So now that a compounding pharmacy group is moving in on Martin Shkreli’s business model for Daraprim, he’s got problems, right? I would like to think so, and I certainly hope so, but there’s a very similar example from the recent past that makes a person wonder. Remember Makena? That’s the progesterone ester formulation given to women at risk of preterm labor, and it made headlines a few years back. The FDA has a program wherein it encourages old drugs to be brought into the modern regulatory framework – if you’re willing to run the trials, you’re rewarded with several years of market exclusivity. My take on this is that the reward is excessive, and the FDA is overvaluing its regulatory powers in these cases. This system led to a steep rise in the price of colchicine, and it led to the same thing with Makena. In that case, it was a 100x price increase, even worse than Shkreli’s own plans.
There was all kinds of an outcry, and the FDA ended up by saying that they would not intervene if compounding pharmacies offered the same drug for less money. Makena’s owner, KV Pharmaceuticals, ended up going through bankruptcy (this wasn’t their only issue), and emerged as Lumara Pharmaceuticals, which was bought last year by another company. So how’s Makena doing now, four years after all the outrage? Matthew Herper points out that it’s doing just great, thanks. The compounded versions still have two-thirds of the market, but that leaves annual sales of nearly $250 million for Makena itself, at over 40x the price of the compounded formulations.
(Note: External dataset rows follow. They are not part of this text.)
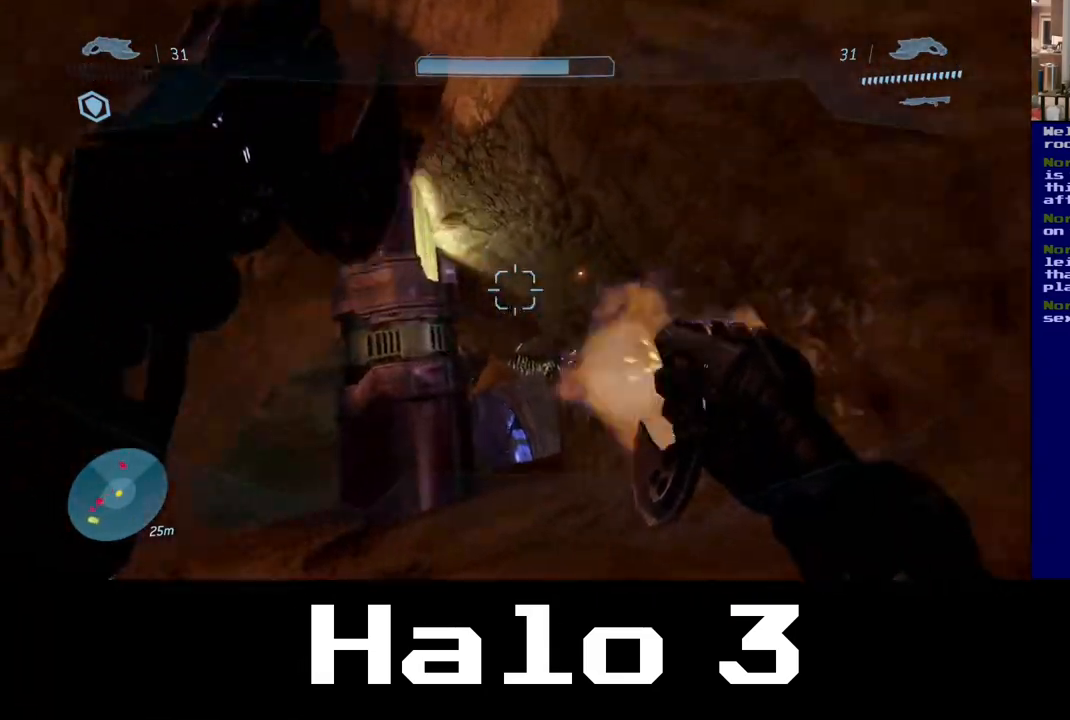
{"dt_ms": 500, "buttons": [], "left_stick": "up-right", "right_stick": "center", "events": [[267, "right_stick", "down-right"], [400, "right_stick", "center"]]}
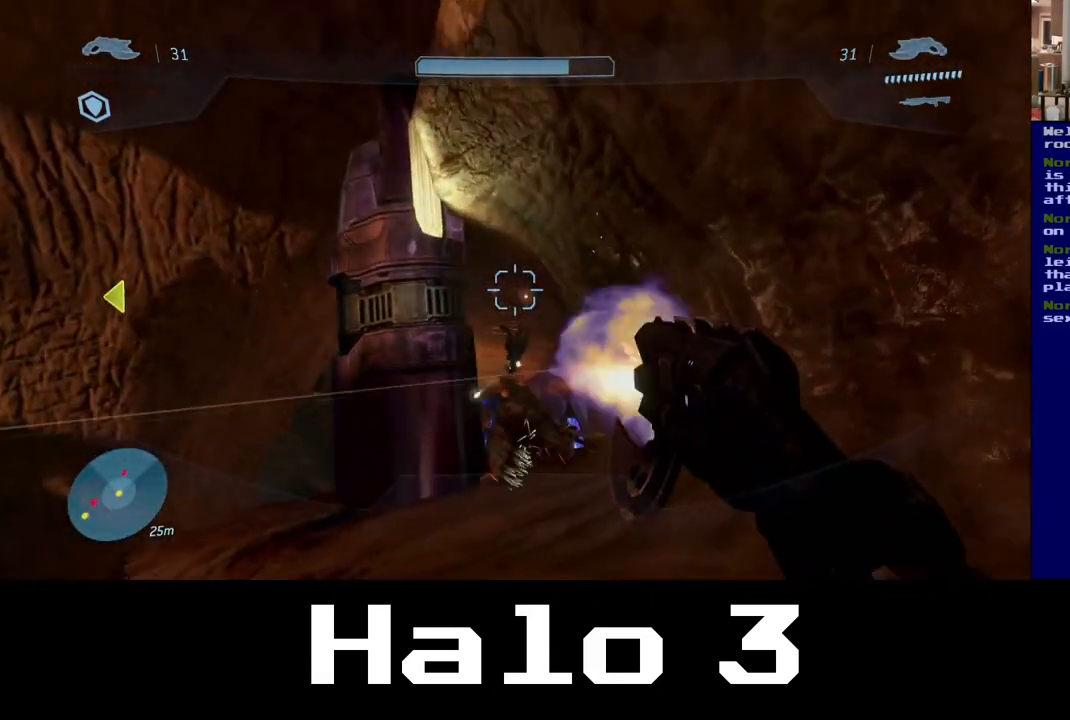
{"dt_ms": 500, "buttons": [], "left_stick": "up", "right_stick": "center", "events": [[33, "right_stick", "down"], [317, "right_stick", "center"], [383, "left_stick", "up"]]}
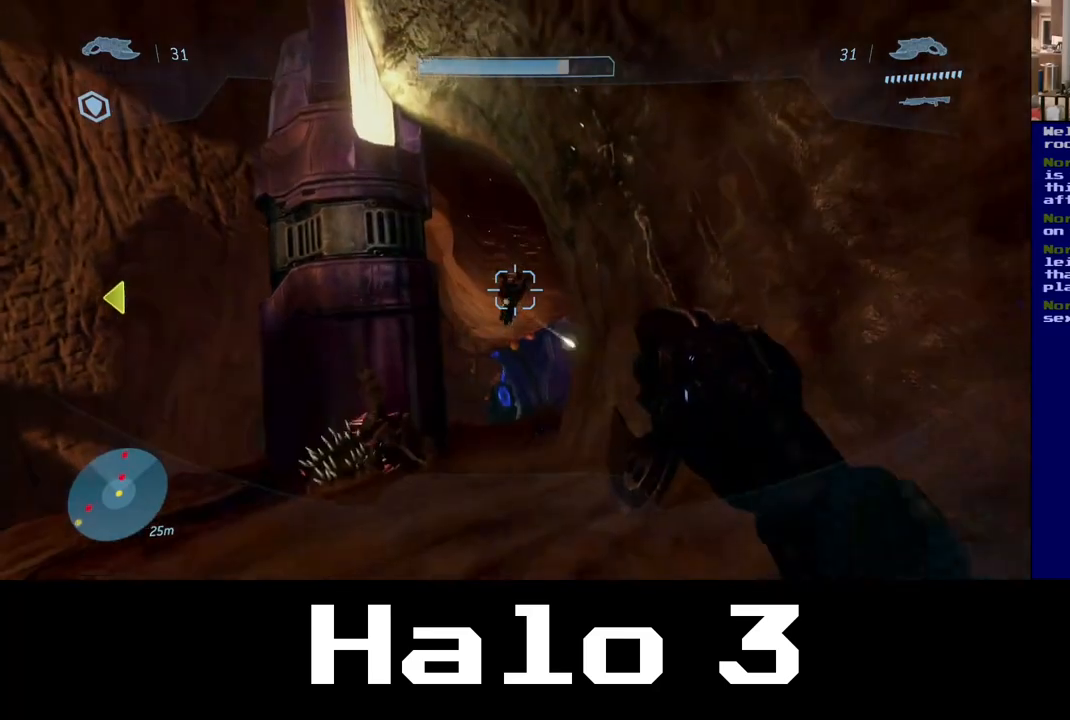
{"dt_ms": 500, "buttons": [], "left_stick": "up", "right_stick": "center", "events": []}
That might serve as an example of how far the drug business is from a free market. If rational economic actors were truly making decisions in their own interest, like the textbooks say, the same stuff could not sell for forty times the price and still command that much market share. The closest things you can imagine are luxury goods, the purchase (and display) of which are designed to signal “I have money to burn”. But Makena is not a luxury good. Its patients are not casually letting the package be seen as they pull it out of their purse, or dropping the brand name into their conversations. It’s the same drug.
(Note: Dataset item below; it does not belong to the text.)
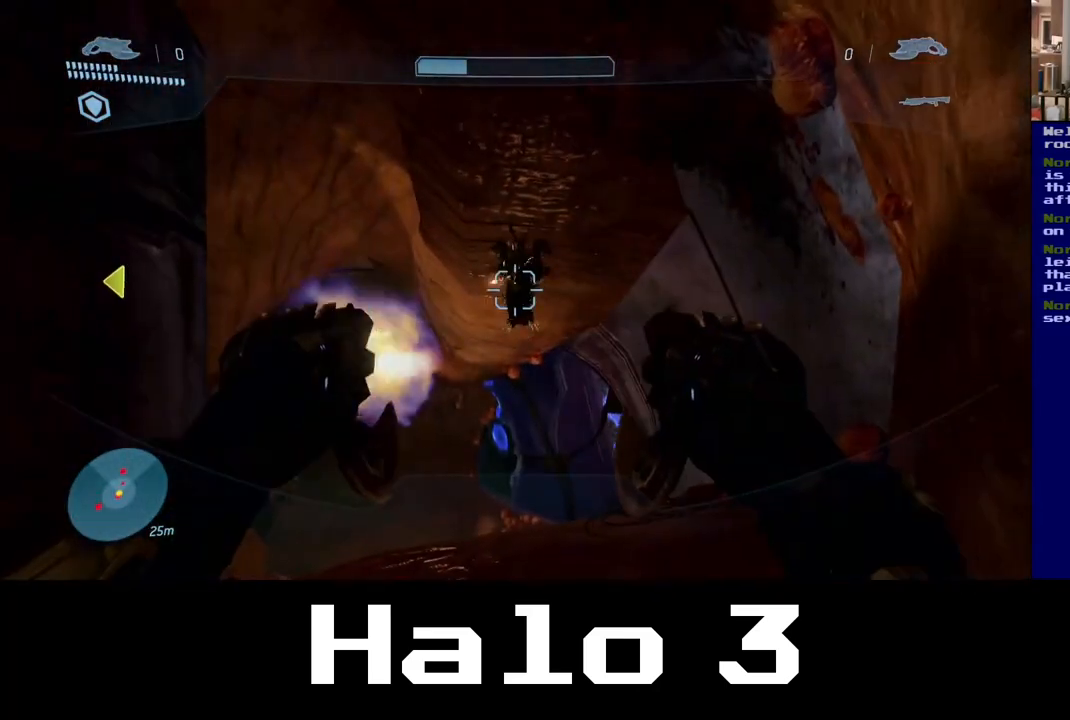
{"dt_ms": 500, "buttons": [], "left_stick": "center", "right_stick": "center", "events": []}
As Herper says, that whole business model depends on some fraction of insurance payers rolling their eyes and just paying up, because, y’know, it’s just this one small drug and like whatever. I’m going to go all free-market and start quoting Milton Friedman. He said that there are three levels of economic decision making: when you’re spending your own money on yourself, when you’re spending your own money on someone else, and when you’re spending someone else’s money on someone else. Your care and attention decrease in that order. This situation, to me, looks like what happens when things end up in that third category. Some insurance companies may just automatically approve only the brand of the drug that has the explicit FDA paperwork rather than the one that the FDA says that they’re just going to allow anyway, or just not deal with compounding pharmacies (which have had their own problems). But it’s for sure that anyone spending their own money would be very unlikely to buy Makena. Or Daraprim. But it also seems depressingly sure that some insurance payers and health systems will just shrug and pay up. They shouldn’t. The fact that they do is a sign of a broken market.